Here's how I keep track of every card played in a hand of bridge, or any other card game, for that matter:
1) Think about it.
2) Use shorthand.
Let's first talk about number 2: using shorthand.
It's difficult to juggle more than seven numbers or items on a list in your head; so it's a bad idea to try to remember every card one by one as it's played. I don't keep a mental checklist with 52 boxes to check off. I just remember a single four digit number.
On each hand, I start off with 0000. That's how many cards have been played from each suit, in suit order (spades, hearts, diamonds, clubs). After each trick, the number goes up: 0400, 0701, 0741, and so on. Counting the cards in my hand, I pretty much always know how much is left of every suit. If a suit's count goes over 9, I'm fairly confident in remembering that there is only either one or two cards left in that suit; if there are three cards, I don't have any of them, so it generally doesn't matter to me, anyway.
That covers number. What about the values, such as the honor cards? Oddly enough, just doing the number count is pretty much all I need to do in order to remember the values played, too. When I think of the number (e.g. "7 hearts have been played"), I usually remember the tricks in which they were played, and therefore the values played in those tricks, too.

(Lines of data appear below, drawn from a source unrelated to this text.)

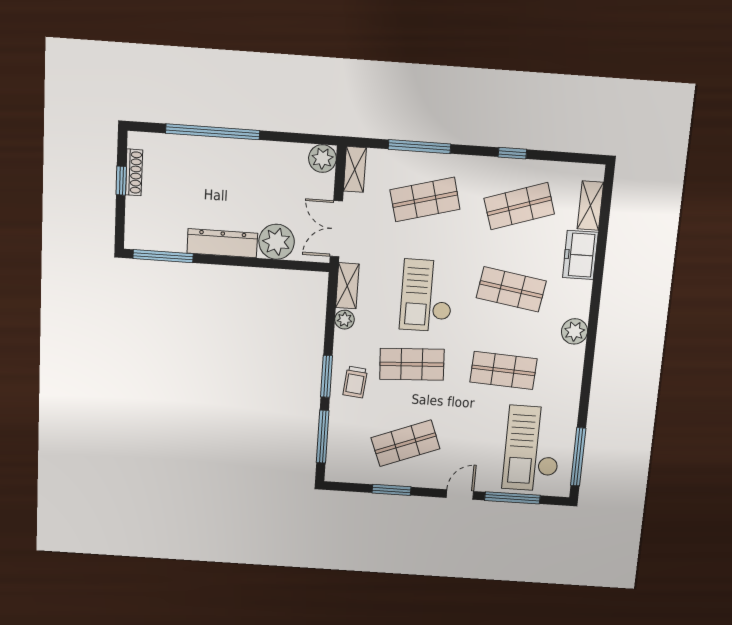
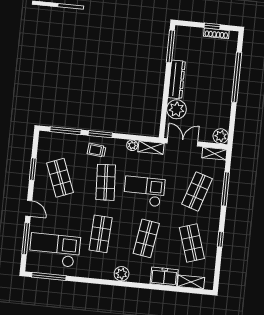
shop shelf: (425, 199) -> (197, 191), turned 33

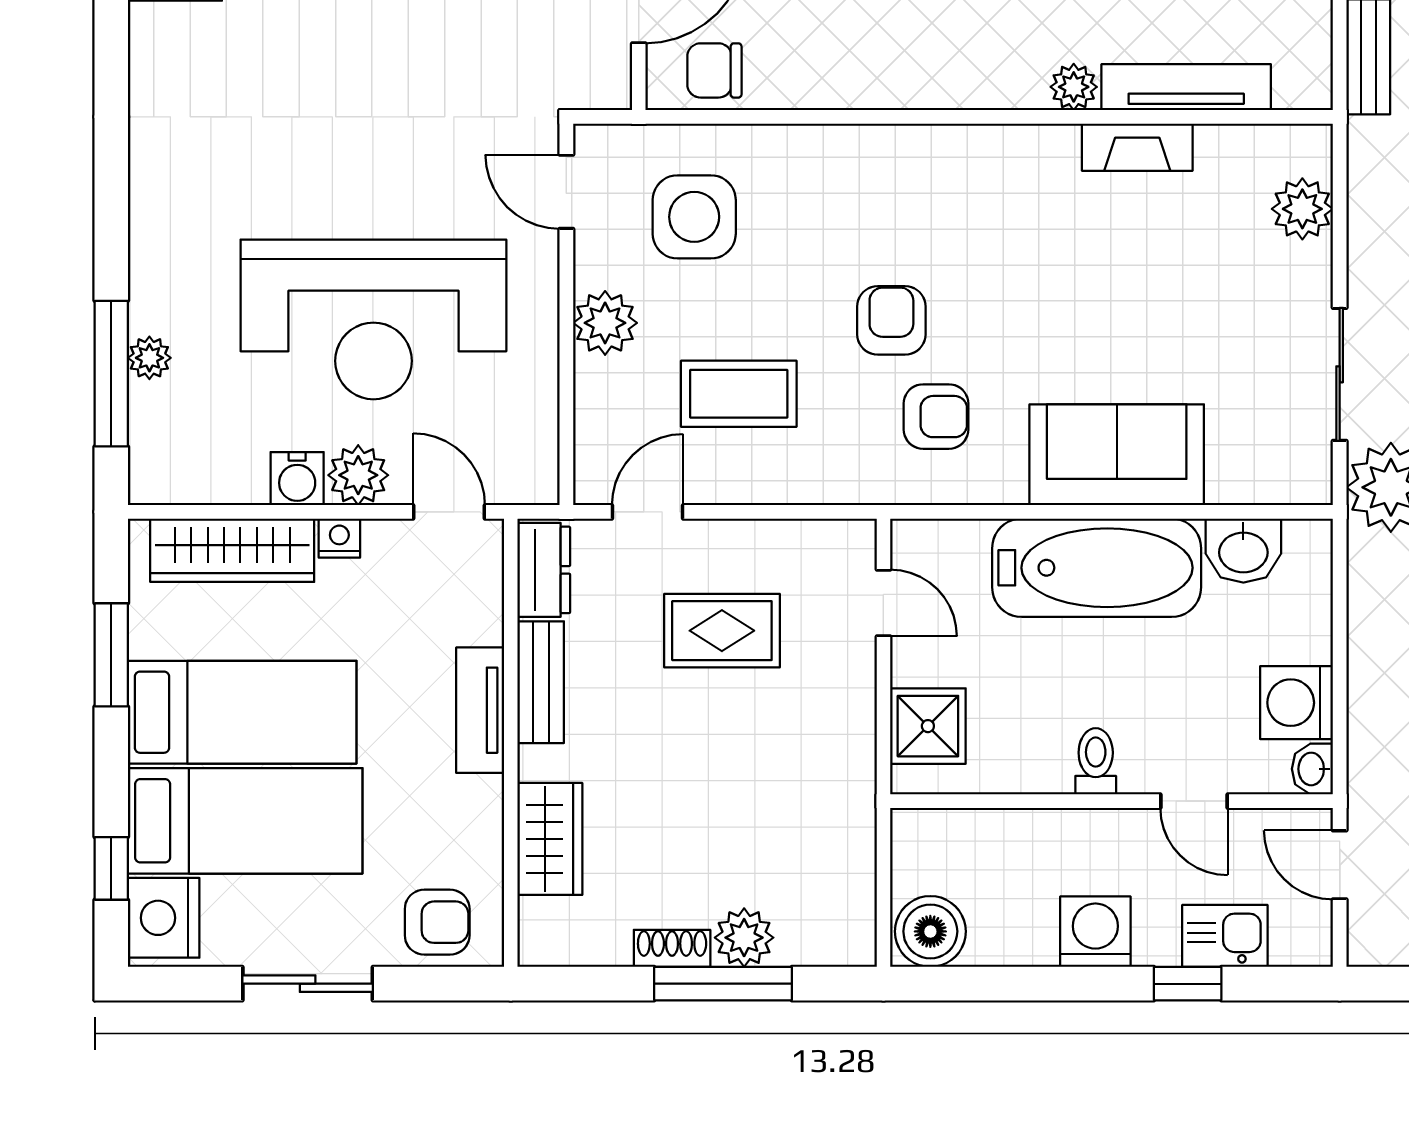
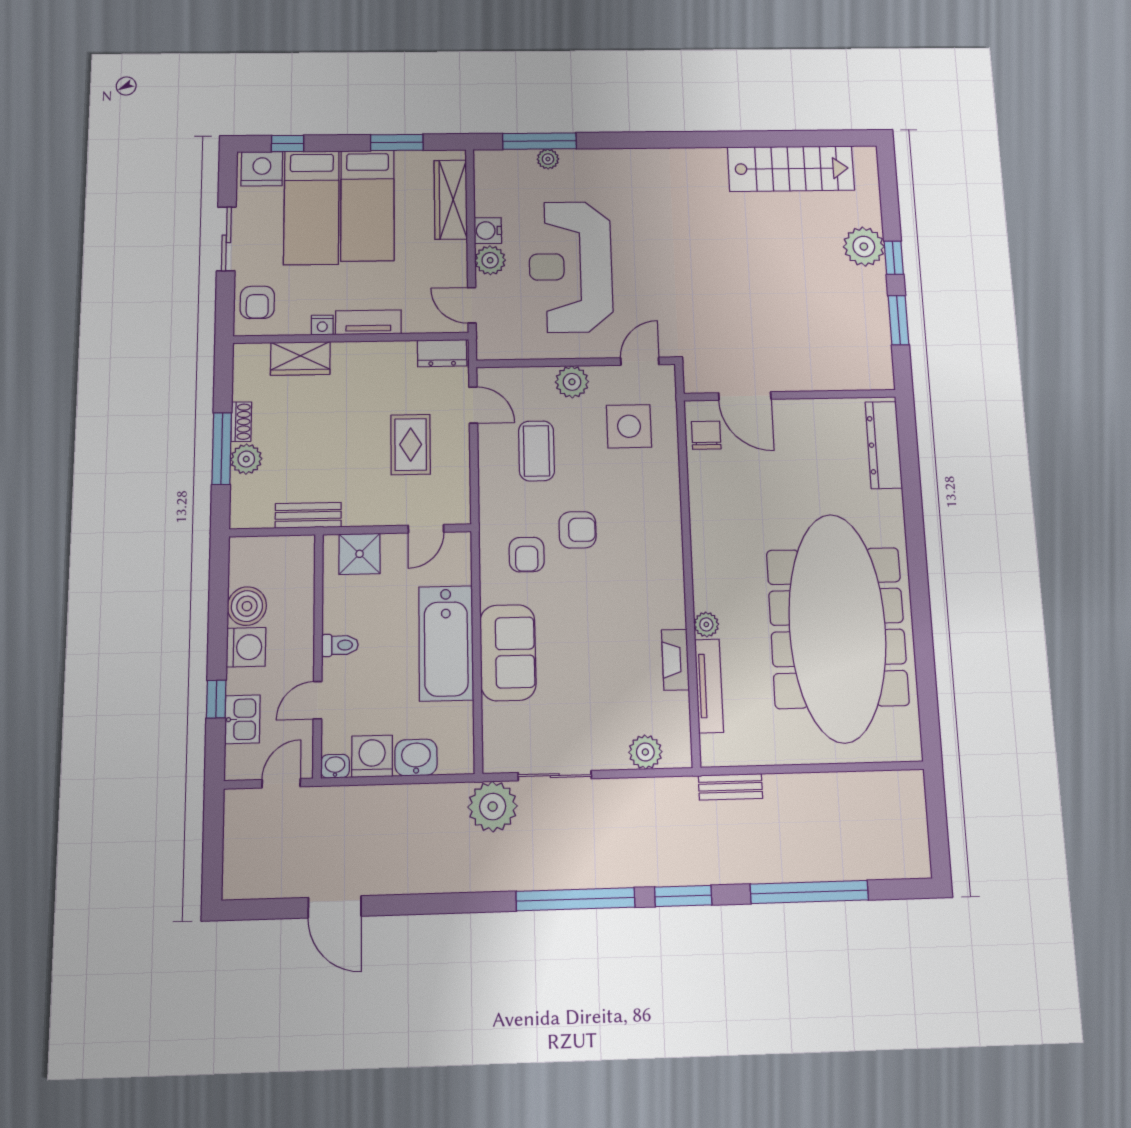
door: (449, 512) -> (472, 305), swing flipped
nightstand: (339, 538) -> (322, 325), moved, turned 90
washbasin: (1243, 551) -> (416, 758), moved, turned 90
bench: (541, 682) -> (308, 515), moved
boiler: (930, 931) -> (247, 606), moved

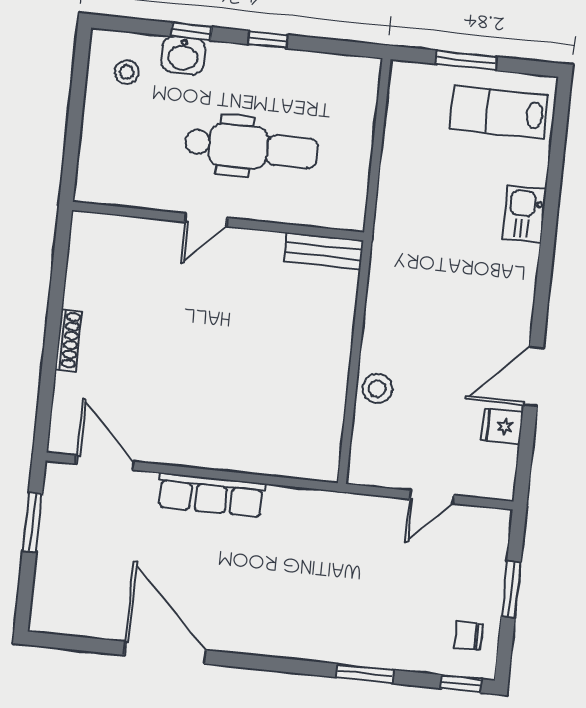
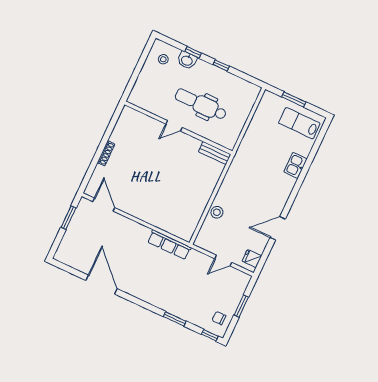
dental chair: (251, 148) -> (201, 104), turned 180
fridge: (502, 426) -> (252, 259), moved
row of seats: (211, 495) -> (169, 245), moved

Which brings us back to number 1: thinking about it.
If I don't think about something, if I give something not a moment's thought, the memory of that thing passes through me like water through sky. I can walk by people I know, but if I don't pay attention, no impression of their passing remains with me. You can tell me your name, but if I don't take a moment - just a fleeting moment - to think about it, or remembering it, I won't even have heard you say it.
A moment's thought it no guarantee that I'll remember anything for a long time; interference, such as the unimportance of the thing or a cacophony of other things can crowd out the memory and cause me to forget, even when I take a moment to remember. To remember things long term, I have to repeat them to myself, write them down, or perform some other kind of conscious task. I couldn't tell you most of the bridge hands right after I've played a set of them, unless I write the results down after each hand.
A moment's thought is the difference between a short term memory and no memory at all.